Christy Tullos said...

Tiffany,

This is so beautifully written and it touched my heart so much. I'm so grateful for you to share this with us. Hearing the details of some of his last interactions is so sweet. His precious life made profound and deep footprints all in my heart and I will never forget.

Again, thanks for sharing and I'm praying for you and your family in your time of grief.

Christy

Rick Nelson said...

Written as only you can, Tiffany. I cannot imagine how many of these stories will be told over the next few months/years. It is an amazing legacy that the number one thing people remember about you is not the talent with which you sang, but the personal touch which made the music penetrate the soul.
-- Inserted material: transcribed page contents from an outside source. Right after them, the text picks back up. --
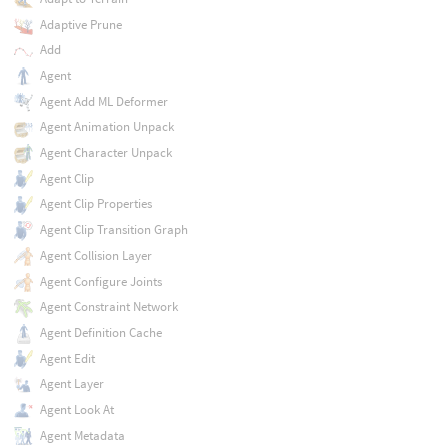
Adaptive Prune
Add
Agent
Agent Add ML Deformer
Agent Animation Unpack
Agent Character Unpack
Agent Clip
Agent Clip Properties
Agent Clip Transition Graph
Agent Collision Layer
Agent Configure Joints
Agent Constraint Network
Agent Definition Cache
Agent Edit
Agent Layer
Agent Look At
Agent Metadata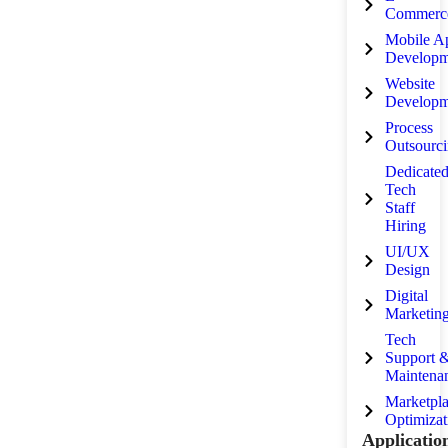
Commerc
Mobile A
Developm
Website
Developm
Process
Outsourc
Dedicate
Tech
Staff
Hiring
UI/UX
Design
Digital
Marketin
Tech
Support 
Maintena
Marketpl
Optimizat
Applicatio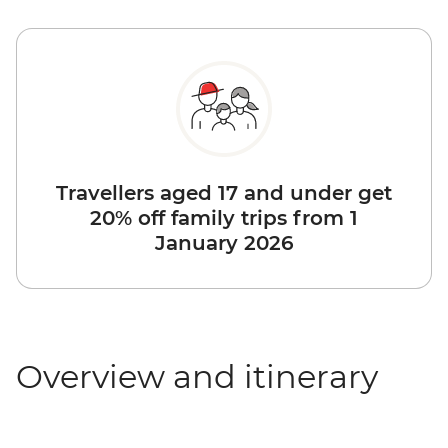
Travellers aged 17 and under get
20% off family trips from 1
January 2026
Overview and itinerary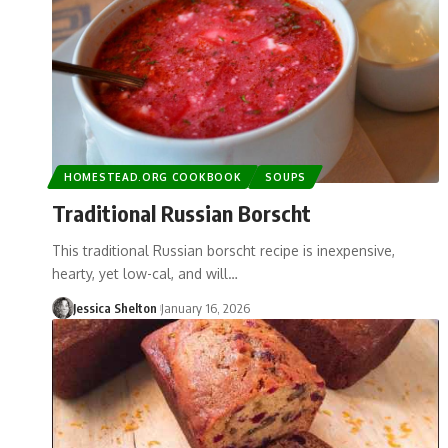
HOMESTEAD.ORG COOKBOOK
SOUPS
Traditional Russian Borscht
This traditional Russian borscht recipe is inexpensive,
hearty, yet low-cal, and will…
Jessica Shelton
January 16, 2026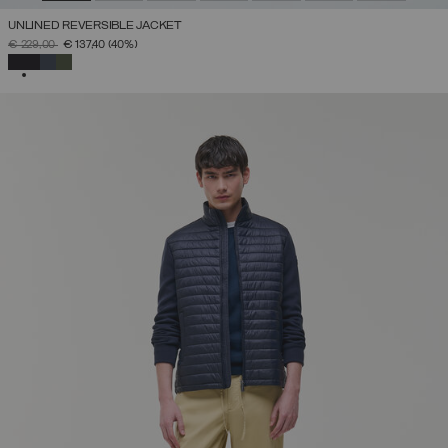
UNLINED REVERSIBLE JACKET
PRICE REDUCED FROM
TO
€ 229,00
€ 137,40
(40%)
SELECTED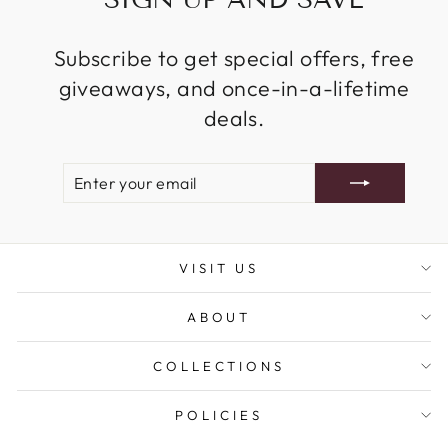
Subscribe to get special offers, free
giveaways, and once-in-a-lifetime
deals.
ENTER
SUBSCRIBE
YOUR
EMAIL
VISIT US
ABOUT
COLLECTIONS
POLICIES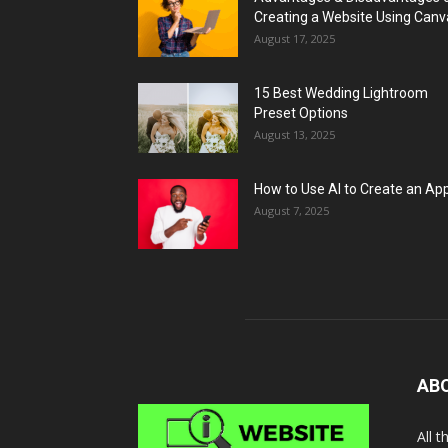
Creating a Website Using Canv
August 17, 2025
15 Best Wedding Lightroom
Preset Options
August 13, 2025
How to Use AI to Create an Ap
August 7, 2025
AB
All 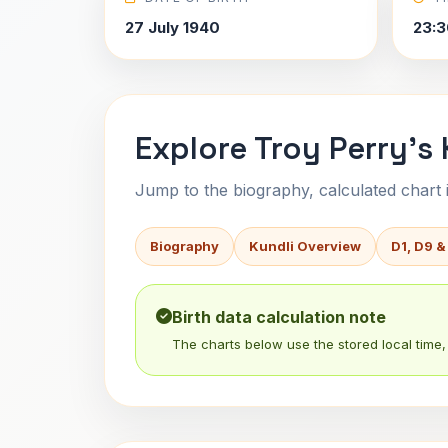
27 July 1940
23:3
Explore Troy Perry's 
Jump to the biography, calculated chart in
Biography
Kundli Overview
D1, D9 &
Birth data calculation note
The charts below use the stored local time, 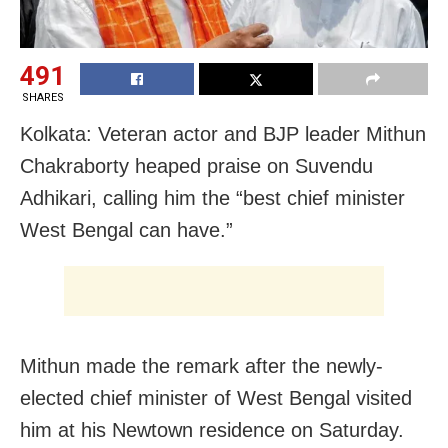
491
SHARES
Kolkata: Veteran actor and BJP leader Mithun
Chakraborty heaped praise on Suvendu
Adhikari, calling him the “best chief minister
West Bengal can have.”
Mithun made the remark after the newly-
elected chief minister of West Bengal visited
him at his Newtown residence on Saturday.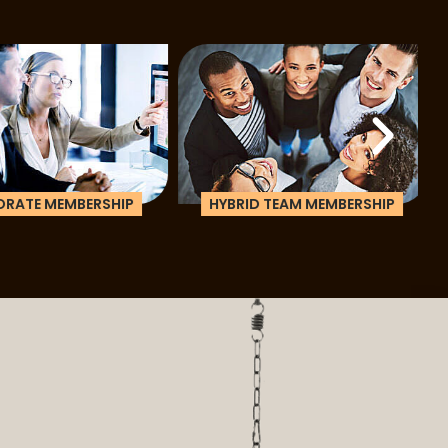
ATE MEMBERSHIP
HYBRID TEAM MEMBERSHIP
I want to be like Mo-reese when I grow up.

Jeni Chase said...

and on that day you coached Maurice.... keep writing...agreed of it all yet speachless and crying through it all. I loved your ending, your promise kept, very endearing =) Keep writing you have a good voice & keep singing Maurice would not have steered you wrong in that area either. =)

Bree said...

Tiffany, let me add to the many "thank you's" that have all ready been said and to the countless others coming. I never knew him on a personal level, so I was very bothered and surprised and... ashamed, somewhat, for my seemingly inappropriate emotions and grief stricken moments. Thank you for not just validating, but explaining to me, that I'm ok. It's not freakish. It's not vicarious. It's real. And it hurts. Maybe not the way that someone who knew him intimately would hurt. But, it's my pain, my heart. And, now thanks to you, I can own it. I'm part of a community that didn't exist until now. Thank you for making me feel welcomed and accepted.

Jerry Diaz said...

What depth of real love and insight you project in your writing. Great tribute to Maurice.

Hazeline Long said...

Thank you, Tiffany...you said it so well. I wish I had told him how much he blessed us, but I think he knows...

Antonia (Toni) said...

Tiff, your words regarding "Each person is valuable to the community in which they have been placed" - IS exactly what Maurice lived, walked and gave to all who crossed his path.

Maurice spoke words to me just a few weeks ago that seem to echo within my spirit even though he's gone. I will miss him.

Thank you for helping the Body of Christ to grieve!

Beatrice Blount said...

Thanks so much for your kind words, friends. I appreciate you all so very much.